Sentence-Level Classification (SLC) — Test Set: - Winning system (ltuorp) achieved 0.6323 F1 (0.6028 precision, 0.6648 recall) - Baseline (logistic regression on sentence length) achieved 0.4347 F1 - Most systems beat baseline; top 20 systems scored 0.51–0.63 F1 - General F1 decline from development to test set suggests overfitting on development set

Fragment-Level Classification (FLC) — Test Set: - Winning system (newspeak) achieved 0.2488 F1 (0.2862 precision, 0.2200 recall) - Baseline (random spans, random technique) achieved 0.0000 F1 - FLC substantially harder than SLC; only top 3 teams achieved above 0.15 F1 - More stable performance across development and test sets than SLC

Key Approaches

For SLC: Most successful systems employed fine-tuned BERT or other pre-trained contextual embeddings (ELMo, RoBERTa), often combined with ensemble methods, hand-crafted linguistic features (LIWC, readability, sentiment), and data augmentation (oversampling of minority class). Context-aware representations (including title or previous sentence) showed benefits.

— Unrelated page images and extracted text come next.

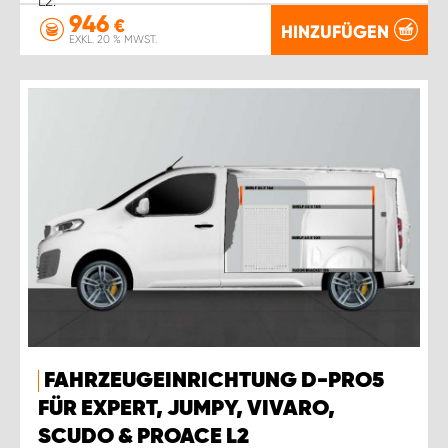
L2.
946
€
HINZUFÜGEN
EXKL. 20 % MWST.
FAHRZEUGEINRICHTUNG D-PRO5
FÜR EXPERT, JUMPY, VIVARO,
SCUDO & PROACE L2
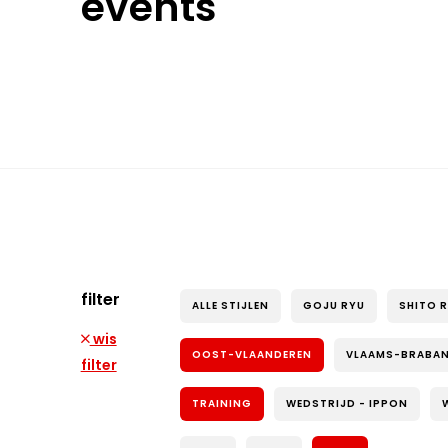
events
filter
ALLE STIJLEN
GOJU RYU
SHITO 
wis
OOST-VLAANDEREN
VLAAMS-BRABA
filter
TRAINING
WEDSTRIJD - IPPON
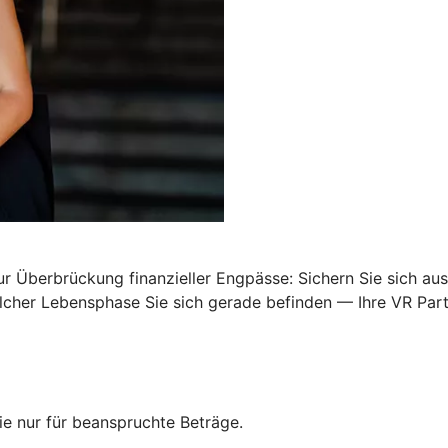
Überbrückung finanzieller Engpässe: Sichern Sie sich ausr
welcher Lebensphase Sie sich gerade befinden — Ihre VR Par
e nur für beanspruchte Beträge.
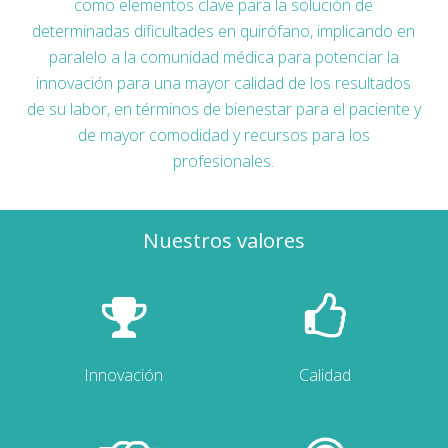
como elementos clave para la solución de
determinadas dificultades en quirófano, implicando en
paralelo a la comunidad médica para potenciar la
innovación para una mayor calidad de los resultados
de su labor, en términos de bienestar para el paciente y
de mayor comodidad y recursos para los
profesionales.
Nuestros valores
Innovación
Calidad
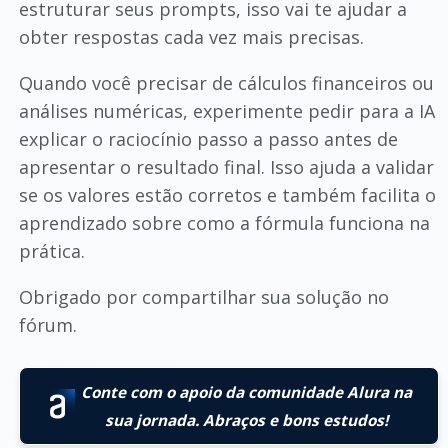
estruturar seus prompts, isso vai te ajudar a
obter respostas cada vez mais precisas.
Quando você precisar de cálculos financeiros ou
análises numéricas, experimente pedir para a IA
explicar o raciocínio passo a passo antes de
apresentar o resultado final. Isso ajuda a validar
se os valores estão corretos e também facilita o
aprendizado sobre como a fórmula funciona na
prática.
Obrigado por compartilhar sua solução no
fórum.
Conte com o apoio da comunidade Alura na
sua jornada. Abraços e bons estudos!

For FLC: Winning system (newspeak) used 20-way word-level BERT classification (18 techniques + null + auxiliary class); unsupervised fine-tuning and oversampling of rare classes proved crucial. Other approaches used LSTM-CRF architectures with character and word embeddings, or BERT with Continuous Random Fields. Linguistic feature engineering (adjectives, adverbs) correlated with performance.

Common strategies: - Handling class imbalance via oversampling, cost-sensitive learning, or ensemble methods - Transfer learning from general and task-specific pre-trained models - Sentence-level and fragment-level models applied jointly for FLC - Attention mechanisms and contextual representations

Connections

  • Related to stance detection frameworks which also classify speaker positions on contentious claims; propaganda techniques often exploit stance differences.
  • Connects to Computational Argumentation research on fallacy detection and logical argument analysis; many propaganda techniques (appeal to authority, straw man, red herring) are logical fallacies.
  • Overlaps with Sentiment Analysis on emotional appeals; techniques like loaded language and appeal to fear rely on emotion-evoking language similar to opinion and sentiment targets.
  • Foundational work for state-sponsored propaganda analysis which applies propaganda technique understanding to real-world propaganda campaigns.
  • Related to Media manipulation and Information operations at the technique taxonomy level.

Notes

The shared task's fine-grained approach (identifying minimal fragments and specific techniques rather than article-level binary labels) enables interpretability and understanding of how propaganda works, not just whether content is propagandist. Sentence-level classification proved more tractable than fragment-level, suggesting that aggregating propaganda signals at the sentence level may be easier than pinpointing exact technique spans.

The significant performance gap between development and test sets in the SLC task indicates challenge in generalization to temporally or thematically distinct data. The FLC task's low absolute scores (<0.25 F1 for winners) despite systems beating random baselines demonstrates the difficulty of multi-label span-level classification, particularly with rare classes.

The techniques' connection to rhetorical fallacies and emotional appeals positions this work at the interface of NLP, argumentation, and psychology—relevant to researchers in misinformation, media literacy, and communication. Follow-up work includes SemEval 2020 Task 11, which split the shared task into separate binary sequence labeling (Task 1) and multi-class classification (Task 2) subtasks.